Become An Animal Rescue Shelter Volunteer

by Michael Groetsch


I know that many of you have considered volunteering at your local animal shelter. But perhaps you just didn’t place it high enough on your priority list. Maybe you became apprehensive knowing that many shelters, due to overcrowding, have high rates of euthanasia that may impact you emotionally. Irrespective of why you have delayed your services, I strongly encourage you to re-consider. The fact is, not only do the limited staffs of animal rescue centers need your assistance doing much of what they do not have the time to do, the dogs and cats in their care crave for the extra socialization and attention that only volunteers like you have the time to provide.

There are actually 2 types of shelters in which you could offer your services to homeless rescue animals. The first type is called a no-kill shelter. While they rarely employ euthanasia (except when animals are very aggressive, critically ill or injured), no-kill shelters are generally very limited in the number of dogs or cats that they can house due to a slow rate of turnover. Consequently, they often become filled to capacity and are forced to turn away new strays or surrenders simply because they may not have available space. Unless a no-kill shelter has an exceptional volunteer and adoption team, such programs find themselves housing rescue animals for extended periods of time in small kennels that become very stressful to the dogs and cats in their care.

The second type of program is commonly known as a kill-shelter. Unlike its no-kill counterpart, such rescue shelters must employ the use of euthanasia not only for aggressive and very sick animals, but also as a means of population control. A typical government run shelter can literally take in thousands of animals annually and it would be both physically and fiscally impossible to indefinitely house all dogs and cats that come into their already crowded facility. Like no-kill shelters, they are extremely dependant on volunteers to assist in the socialization and adoptions of the critters in their care. While it is true that you will feel a sense of loss when an animal that you have come to know and love is euthanized, I assure you that your sense of loss will be offset by those that you have assisted in finding forever homes. I cannot adequately express the joy that I experience when witnessing a happy family leaving the lobby of the shelter with their newly adopted pet. Smiling faces and wagging tails are enough to convince me to never stop doing what I do.

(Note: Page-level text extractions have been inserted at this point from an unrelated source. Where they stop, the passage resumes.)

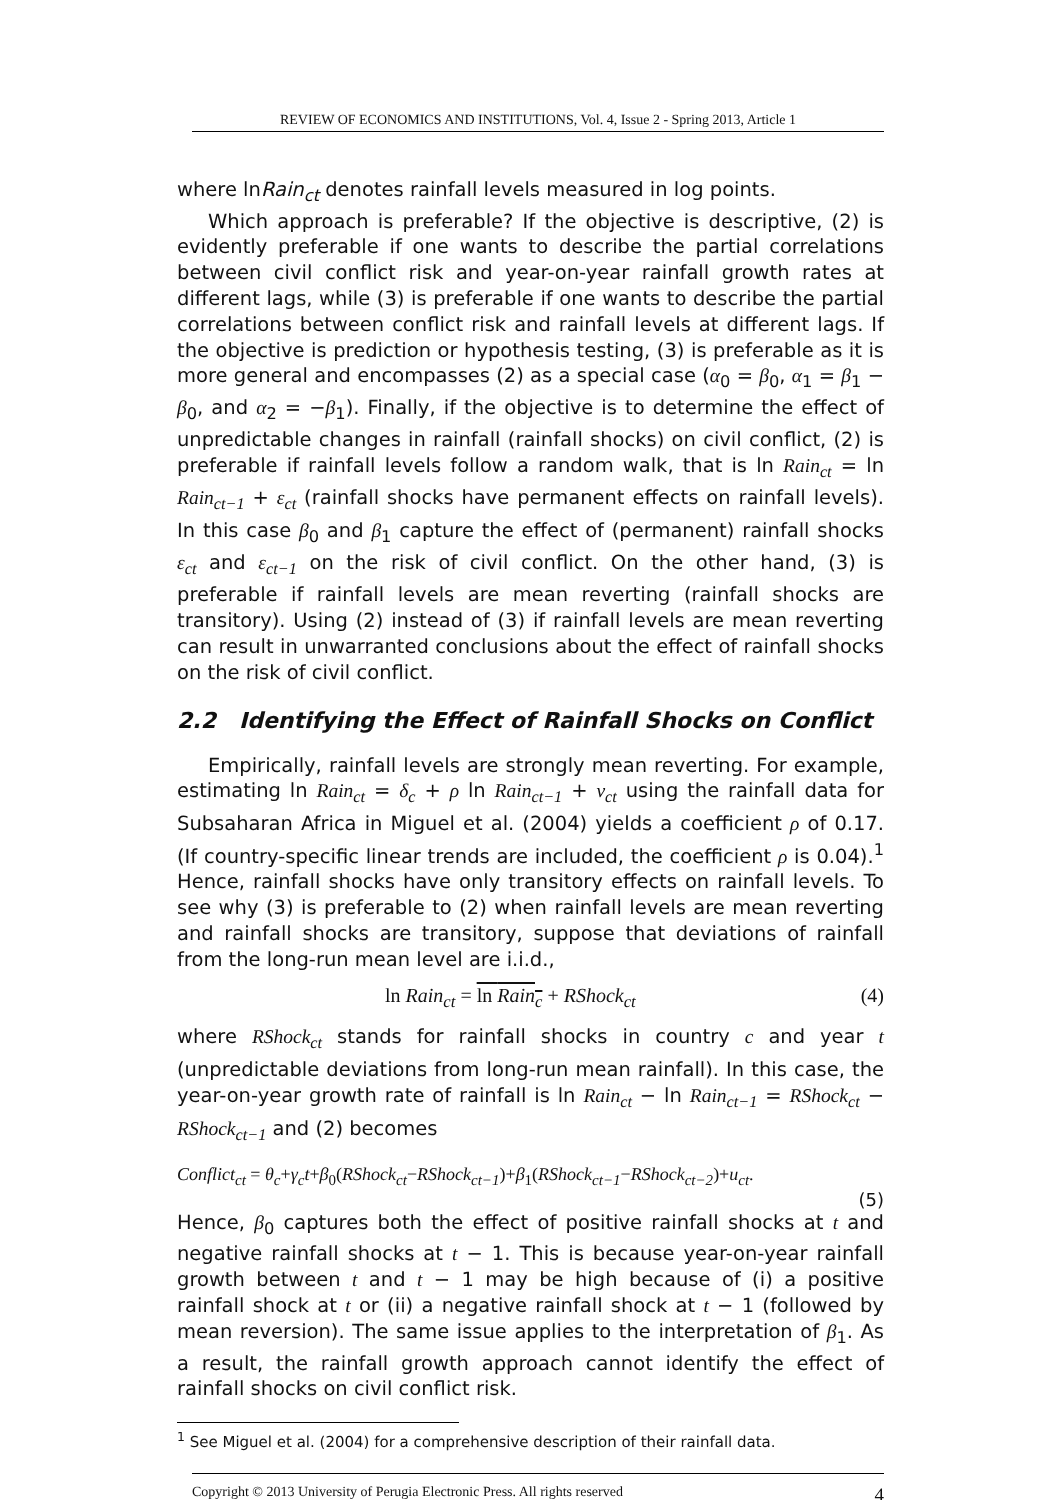REVIEW OF ECONOMICS AND INSTITUTIONS, Vol. 4, Issue 2 - Spring 2013, Article 1
where lnRain<sub>ct</sub> denotes rainfall levels measured in log points.
Which approach is preferable? If the objective is descriptive, (2) is evidently preferable if one wants to describe the partial correlations between civil conflict risk and year-on-year rainfall growth rates at different lags, while (3) is preferable if one wants to describe the partial correlations between conflict risk and rainfall levels at different lags. If the objective is prediction or hypothesis testing, (3) is preferable as it is more general and encompasses (2) as a special case (α<sub>0</sub> = β<sub>0</sub>, α<sub>1</sub> = β<sub>1</sub> − β<sub>0</sub>, and α<sub>2</sub> = −β<sub>1</sub>). Finally, if the objective is to determine the effect of unpredictable changes in rainfall (rainfall shocks) on civil conflict, (2) is preferable if rainfall levels follow a random walk, that is ln Rain<sub>ct</sub> = ln Rain<sub>ct−1</sub> + ε<sub>ct</sub> (rainfall shocks have permanent effects on rainfall levels). In this case β<sub>0</sub> and β<sub>1</sub> capture the effect of (permanent) rainfall shocks ε<sub>ct</sub> and ε<sub>ct−1</sub> on the risk of civil conflict. On the other hand, (3) is preferable if rainfall levels are mean reverting (rainfall shocks are transitory). Using (2) instead of (3) if rainfall levels are mean reverting can result in unwarranted conclusions about the effect of rainfall shocks on the risk of civil conflict.
2.2 Identifying the Effect of Rainfall Shocks on Conflict
Empirically, rainfall levels are strongly mean reverting. For example, estimating ln Rain<sub>ct</sub> = δ<sub>c</sub> + ρ ln Rain<sub>ct−1</sub> + ν<sub>ct</sub> using the rainfall data for Subsaharan Africa in Miguel et al. (2004) yields a coefficient ρ of 0.17. (If country-specific linear trends are included, the coefficient ρ is 0.04).<sup>1</sup> Hence, rainfall shocks have only transitory effects on rainfall levels. To see why (3) is preferable to (2) when rainfall levels are mean reverting and rainfall shocks are transitory, suppose that deviations of rainfall from the long-run mean level are i.i.d.,
ln Rain<sub>ct</sub> = ln Rain<sub>c</sub> + RShock<sub>ct</sub> (4)
where RShock<sub>ct</sub> stands for rainfall shocks in country c and year t (unpredictable deviations from long-run mean rainfall). In this case, the year-on-year growth rate of rainfall is ln Rain<sub>ct</sub> − ln Rain<sub>ct−1</sub> = RShock<sub>ct</sub> − RShock<sub>ct−1</sub> and (2) becomes
Conflict<sub>ct</sub> = θ<sub>c</sub>+γ<sub>c</sub>t+β<sub>0</sub>(RShock<sub>ct</sub>−RShock<sub>ct−1</sub>)+β<sub>1</sub>(RShock<sub>ct−1</sub>−RShock<sub>ct−2</sub>)+u<sub>ct</sub>.
(5)
Hence, β<sub>0</sub> captures both the effect of positive rainfall shocks at t and negative rainfall shocks at t − 1. This is because year-on-year rainfall growth between t and t − 1 may be high because of (i) a positive rainfall shock at t or (ii) a negative rainfall shock at t − 1 (followed by mean reversion). The same issue applies to the interpretation of β<sub>1</sub>. As a result, the rainfall growth approach cannot identify the effect of rainfall shocks on civil conflict risk.
<sup>1</sup> See Miguel et al. (2004) for a comprehensive description of their rainfall data.
Copyright © 2013 University of Perugia Electronic Press. All rights reserved 4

Besides seeing happy endings for animals that previously had a potentially dismal future, there are so many other benefits that come with volunteerism. I can tell you from personal experience that the emotional and physical rewards for taking care of homeless animals are immense. First, if you find that your social circles are on the decline, volunteering at your local animal shelter is a wonderful way to meet and make new friends; friendships that have the potential to extend beyond the walls of the shelter. Shelter volunteers share a unique fellowship common to most social causes. Second, you will quickly discover that while humans love with their hearts, dogs love with their souls. Dogs love you unconditionally. They will fulfill your need for the oneness that is inherent in all of us. Third, volunteering will enhance your sense of self-esteem and self-worth. As a result it will also increase your self-confidence and make you feel worthy of the new friends that you meet. Fourth, taking care of homeless animals will certainly fulfill your altruistic and spiritualistic nature. After all, this life is not about us. It is about helping and caring for others in need. Finally, volunteering to socialize and walk shelter dogs is the ultimate form of exercise. Let me put it in proper perspective. For the last ten years, I have walked Leo, my adopted rescue dog, an average of 25 miles weekly. Cumulatively, that means that I have walked with him over 13,000 miles during the last decade. The realization that I walked Leo a distance that is nearly equal to halfway around the world (the circumference of the earth is 24,901 miles) since bringing him into my life is an immeasurable dividend for sharing my life with a rescue animal. Walking shelter animals is not only great for your heart it also helps you to maintain a healthy weight. Should you end up adopting a dog in your care, walking through your neighborhood will also allow you to meet neighbors that may otherwise remain strangers.

Adopt, foster or volunteer at your local animal shelter. The staff needs you. The dogs and cats need you. What a win-win situation for all. What a life changer!